Djibouti : Premier examen par le Comité des droits de l'homme de l'ONU avec neuf années de retard

Le rapport initial de Djibouti sera examiné les 16 et 17 octobre prochains pour la première fois par le Comité des droits de l'homme de l'ONU à Genève lors de sa 109e session. Ce n'est qu'en février 2012 que l'Etat partie avait finalement soumis son rapport initial, avec plus de neuf ans de retard . Dans le cadre de ce processus d'examen qui a pour but d'évaluer la mise en œuvre des droits consacrés par le Pacte international relatif aux droits civils politiques, Alkarama a fait une déclaration devant le Comité des droits de l'homme afin de lui faire part de ses principaux sujets de préoccupation.

A la suite de la publication du rapport initial par les autorités, les experts ont crû devoir formuler une liste de questions auxquelles les réponses apportées par les autorités sont demeurées lacunaires. 

La situation des droits de l'homme dans ce pays situé dans la Corne de l'Afrique à l'entrée de la Mer Rouge et qui abrite deux importantes bases militaires Française et Américaine, est particulièrement préoccupante sans susciter toujours l'attention de la communauté internationale.

Cette situation s'est encore détériorée depuis les élections législatives du 22 février 2013 remportées par le parti présidentiel, l'Union pour la majorité présidentielle (UMP) et unanimement contestées par l'opposition qui fait état de fraudes massives et de l'absence de publication des résultats par les bureaux de vote.

Les principaux dirigeants de l'opposition font face à un harcèlement sécuritaire et judiciaire sans précédent tandis que leurs sympathisants sont systématiquement arrêtés arbitrairement, détenus au secret et torturés. La plupart d'entre eux sont accusés de « participation à manifestation illicite » ou « trouble à l'ordre public » et sont condamnés à des peines d'emprisonnement. Alkarama a ainsi documenté plusieurs cas d'arrestations et détentions arbitraires, de torture et de décès suspect en détention.

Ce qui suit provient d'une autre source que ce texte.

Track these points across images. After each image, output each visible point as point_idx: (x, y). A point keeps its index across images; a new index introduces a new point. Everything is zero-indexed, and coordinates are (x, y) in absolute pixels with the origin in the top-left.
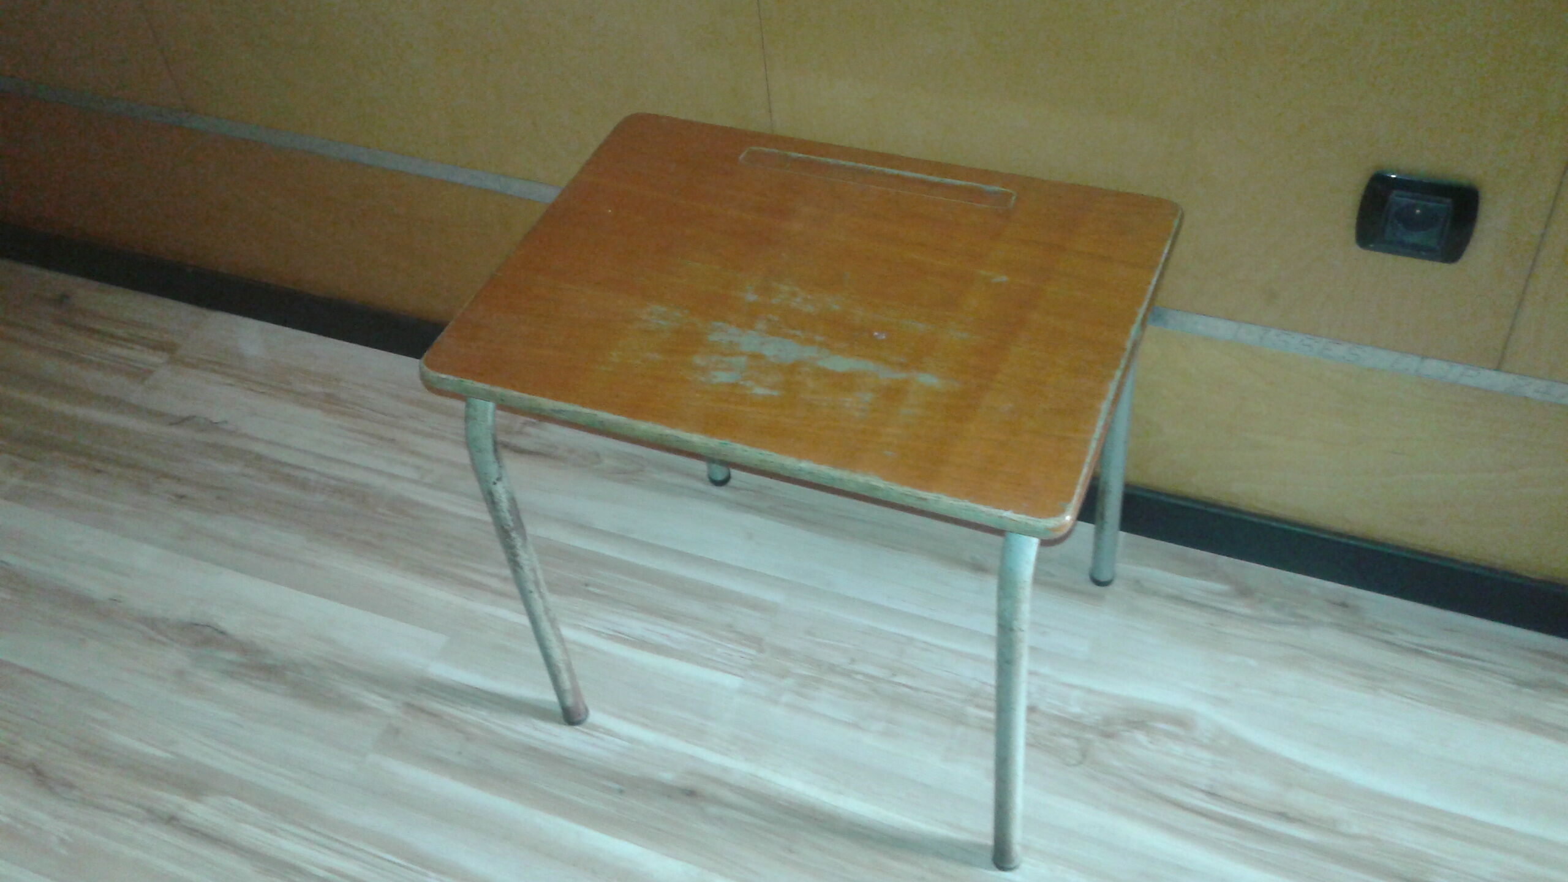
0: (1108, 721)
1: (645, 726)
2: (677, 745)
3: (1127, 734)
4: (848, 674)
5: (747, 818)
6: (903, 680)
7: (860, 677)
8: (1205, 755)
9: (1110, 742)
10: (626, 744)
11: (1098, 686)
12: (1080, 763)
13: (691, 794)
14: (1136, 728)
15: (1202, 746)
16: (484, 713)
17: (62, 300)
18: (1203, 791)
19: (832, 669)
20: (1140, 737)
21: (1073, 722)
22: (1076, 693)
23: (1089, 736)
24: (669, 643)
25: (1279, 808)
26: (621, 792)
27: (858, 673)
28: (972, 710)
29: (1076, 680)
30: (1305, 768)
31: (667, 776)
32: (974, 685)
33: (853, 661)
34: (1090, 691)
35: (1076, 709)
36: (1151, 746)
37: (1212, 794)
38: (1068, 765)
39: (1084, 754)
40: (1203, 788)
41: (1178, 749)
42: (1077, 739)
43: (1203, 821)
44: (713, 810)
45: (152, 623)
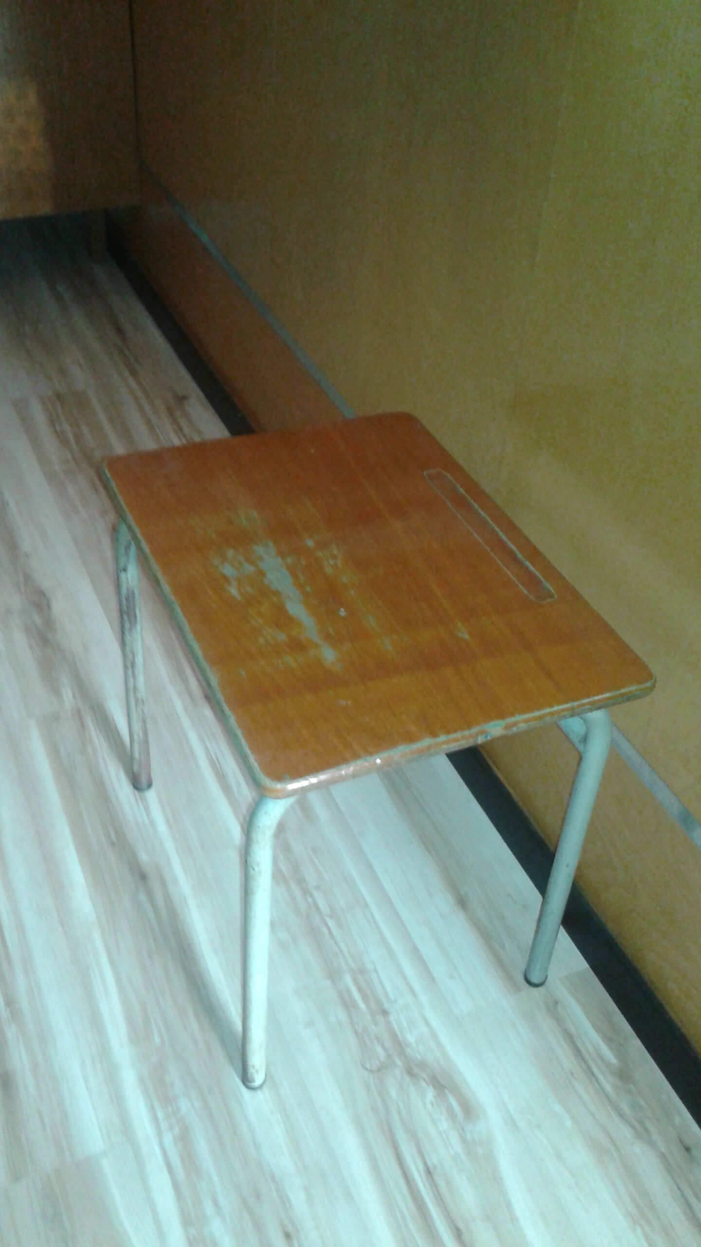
0: (422, 1065)
1: (168, 822)
2: (170, 846)
3: (423, 1084)
4: (306, 891)
5: (151, 915)
6: (331, 923)
7: (310, 900)
8: (457, 1146)
9: (408, 1079)
10: (147, 821)
11: (444, 1038)
12: (371, 1071)
13: (143, 877)
14: (434, 1087)
15: (463, 1140)
16: (105, 745)
17: (181, 399)
18: (425, 1163)
19: (301, 880)
20: (430, 1094)
21: (400, 1045)
22: (425, 1030)
23: (399, 1062)
24: (235, 790)
25: (461, 1226)
26: (113, 844)
27: (311, 896)
28: (348, 979)
29: (434, 1021)
30: (514, 1219)
31: (144, 857)
32: (369, 966)
33: (318, 888)
34: (434, 1036)
35: (411, 1039)
36: (429, 1106)
37: (429, 1172)
38: (363, 1066)
39: (380, 1070)
40: (429, 1163)
41: (444, 1124)
42: (389, 1056)
43: (402, 1181)
44: (143, 897)
45: (27, 577)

Le 30 septembre dernier, à l'occasion d'un appel de l'opposition à manifester pacifiquement, les services de sécurité sont encore intervenus afin d'empêcher le rassemblement pacifique et l'ont dispersé dans la violence. Des dizaines de manifestants pacifiques ont encore été arrêtés, dont deux députés et le maire de la commune de Balbala. Toutes les victimes interrogées ont fait état de tortures et de mauvais traitements durant la période de garde à vue.

Alkarama a assisté aujourd'hui à une rencontre avec les experts du Comité des droits de l'homme auxquels elle a soumis une note d'information relatant les derniers développements dans le pays et exprimé ses principales préoccupations.

Afin d'assurer la mise en œuvre des droits protégés par le Pacte international relatif aux droits civils et politiques, Alkarama appelle les autorités de Djibouti à mettre un terme à la répression systématique et aux représailles contre les opposants politiques et leurs partisans et garantir effectivement le droit à la liberté d'expression, de réunion et d'association pacifique, ainsi que le droit à la participation politique.

Les autorités sont également appelées à prendre des mesures effectives pour s'assurer que le droit à la vie et à la dignité soient respectés, de mettre un terme à la pratique arbitraire de la déchéance de la nationalité et d'ouvrir des enquêtes indépendantes, impartiales et approfondies sur les cas de torture, d'exécutions extrajudiciaire et de décès suspects en détention.

L'examen de Djibouti sera l'occasion pour le Comité des droits de l'homme d'établir un dialogue avec les autorités sur la base de leur rapport initial et des informations soumises par la société civile. Les recommandations qui seront émises par les experts sont particulièrement attendues et feront l'objet d'un suivi attentif de notre organisation.